MONDONVILLE Isbé
View record and artist detailsRecord and Artist Details
Composer or Director: Jean-Joseph Cassanéa de Mondonville
Genre:
Opera
Label: Glossa
Magazine Review Date: 03/2017
Media Format: CD or Download
Media Runtime: 172
Mastering:
DDD
Catalogue Number: GCD924001
Tracks:
Composition | Artist Credit |
---|---|
Isbé |
Jean-Joseph Cassanéa de Mondonville, Composer
Alain Buet, Iphis, Baritone Artavazd Sargsyan, Tenor Blandine Folio Peres, La Mode; Cephise, Mezzo soprano Chantal Santon-Jeffery, La Volupte; Charite, Soprano György Vashegyi, Conductor Jean-Joseph Cassanéa de Mondonville, Composer Katherine Watson, Isbé, Soprano Márton Komáromi Orfeo Orchestra Purcell Choir Rachel Redmond, L'Amour; Clymene, Soprano Reinoud van Mechelen, Coridon, Tenor Thomas Dolié, Adamas, Baritone |
Author: Richard Lawrence
Mondonville and Rameau were rivals, as successors to the revered Lully; both were influenced by contemporary Italian composers. Isbé is in the prologue and five-act format of the tragédie-lyrique but the lovers are united at the end and nobody dies. The Prologue, set in the Tuileries gardens, has Voluptuousness and Cupid yielding to Fashion. How this relates to the action of the opera is unclear. The shepherd Coridon loves the shepherdess Isbé: she loves him too but refuses to acknowledge the fact despite their being crowned with flowers in a ceremony organised on behalf of the druid Adamas. When Isbé’s reluctance is reported to him, Adamas decides – after receiving ambiguous advice from a forest god – to offer marriage. By Act 4, Isbé has decided to confess her love, but Coridon is determined to die. Balked of his wedding, Adamas utters dire threats but immediately repents and blesses the couple. Other complications include an attempt on Coridon’s virtue by Charité, and Isbé seeking and then rejecting the assistance of the sorceress Céphise.

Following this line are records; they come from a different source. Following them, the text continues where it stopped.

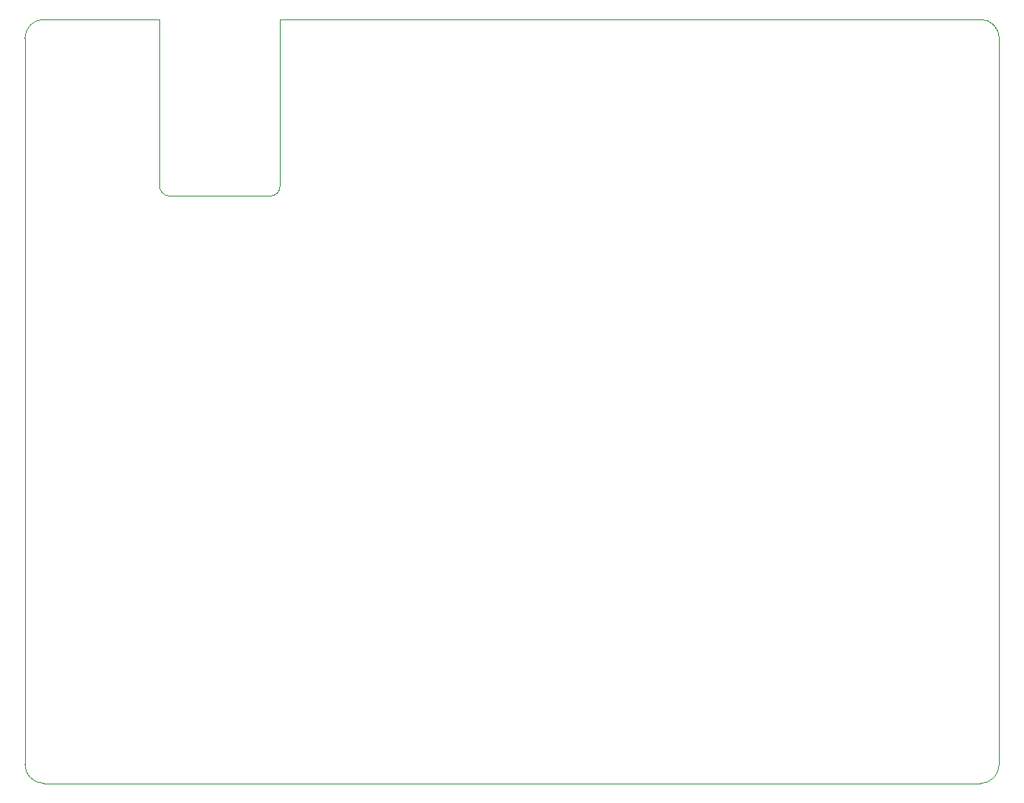
<source format=gbr>
%TF.GenerationSoftware,KiCad,Pcbnew,(6.0.4)*%
%TF.CreationDate,2022-05-17T18:27:42+01:00*%
%TF.ProjectId,MacroPad,4d616372-6f50-4616-942e-6b696361645f,rev?*%
%TF.SameCoordinates,Original*%
%TF.FileFunction,Profile,NP*%
%FSLAX46Y46*%
G04 Gerber Fmt 4.6, Leading zero omitted, Abs format (unit mm)*
G04 Created by KiCad (PCBNEW (6.0.4)) date 2022-05-17 18:27:42*
%MOMM*%
%LPD*%
G01*
G04 APERTURE LIST*
%TA.AperFunction,Profile*%
%ADD10C,0.100000*%
%TD*%
G04 APERTURE END LIST*
D10*
X208000000Y-130000000D02*
G75*
G03*
X210000000Y-128000000I0J2000000D01*
G01*
X110000000Y-50000000D02*
X122108000Y-50000000D01*
X134708000Y-50000000D02*
X208000000Y-50000000D01*
X210000000Y-128000000D02*
X210000000Y-52000000D01*
X108000000Y-128000000D02*
X108000000Y-52000000D01*
X110000000Y-50000000D02*
G75*
G03*
X108000000Y-52000000I0J-2000000D01*
G01*
X208000000Y-130000000D02*
X110000000Y-130000000D01*
X108000000Y-128000000D02*
G75*
G03*
X110000000Y-130000000I2000000J0D01*
G01*
X134708000Y-51568600D02*
X134708000Y-50000000D01*
X210000000Y-52000000D02*
G75*
G03*
X208000000Y-50000000I-2000000J0D01*
G01*
X122108000Y-50000000D02*
X122108000Y-51568600D01*
%TO.C,PCB1*%
X122108000Y-67488600D02*
X122108000Y-51568600D01*
X134708000Y-51568600D02*
X134708000Y-67488600D01*
X133708000Y-68488600D02*
X123108000Y-68488600D01*
X133708000Y-68488600D02*
G75*
G03*
X134708000Y-67488600I0J1000000D01*
G01*
X122108000Y-67488600D02*
G75*
G03*
X123108000Y-68488600I1000000J0D01*
G01*
%TD*%
M02*

</source>
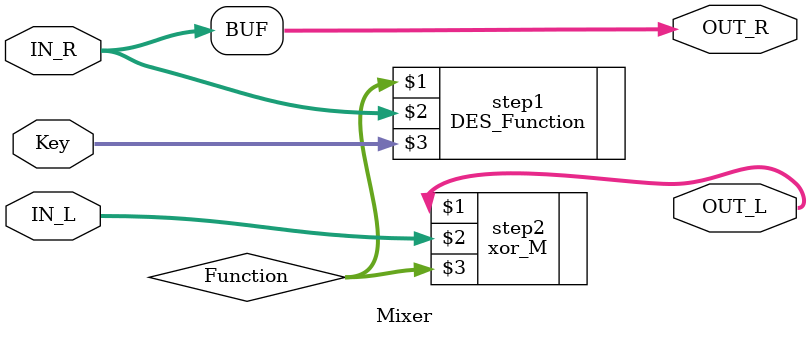
<source format=v>
`timescale 1ns / 1ps

module Mixer(
    output [1:32] OUT_L,
    output [1:32] OUT_R,
    input [1:32] IN_L,
    input [1:32] IN_R,
    input [1:48] Key
    );
   wire [1:32] Function;
   DES_Function step1(Function,IN_R,Key);
   //assign OUT_L = IN_L^Function;
   xor_M step2(OUT_L,IN_L,Function);
   assign OUT_R = IN_R;
    
endmodule

</source>
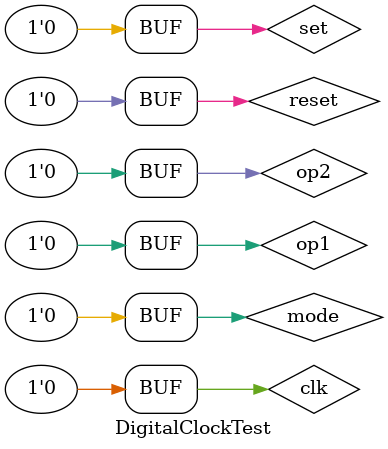
<source format=v>
`timescale 1ns / 1ps


module DigitalClockTest;

	// Inputs
	reg clk;
	reg mode;
	reg set;
	reg op1;
	reg op2;
	reg reset;

	// Outputs
	wire display;
	wire [2:0] flash;
	wire [20:0] out_time;

	// Instantiate the Unit Under Test (UUT)
	DigitalClock uut (
		.clk(clk), 
		.mode(mode), 
		.set(set), 
		.op1(op1), 
		.op2(op2), 
		.reset(reset), 
		.display(display), 
		.flash(flash), 
		.out_time(out_time)
	);

	initial begin
		// Initialize Inputs
		clk = 0;
		mode = 0;
		set = 0;
		op1 = 0;
		op2 = 0;
		reset = 0;

		// Wait 100 ns for global reset to finish
		#100;
        
		// Add stimulus here
	end
      
	always begin
		#0.001 clk = 1;
		#0.001 clk = 0;
	end
endmodule


</source>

The score consists of the usual succession of recitatives, airs, choruses and dances, with a couple of duets for the lovers. Many of the numbers are brief – the hour-long disc 1 contains 37 tracks – but where Mondonville allows himself to be expansive he writes music of real depth. Examples include the airs for Isbé that open Acts 1 and 4, and Adamas’s air in Act 2. The orchestration is excellently varied: Charité and Céphise both have airs accompanied only by the upper strings, while sombre cellos elsewhere recall the bass viols of Charpentier’s La descente d’Orphée aux Enfers. Flutes, oboes and bassoon all have moments of glory, some of them possibly attributable to necessary editorial work done by Vashegyi and others.
Katherine Watson as the rather tiresome Isbé is particularly heartfelt in ‘Laisse-moi soupirer’. As Coridon, Reinoud Van Mechelen manages the high tessitura with ease, and Thomas Dolié is a superb Adamas, surely the most interesting character along with Chantal Santon-Jeffery’s naughty Charité. The live recording sounds well, but for the near-inaudible harpsichord continuo.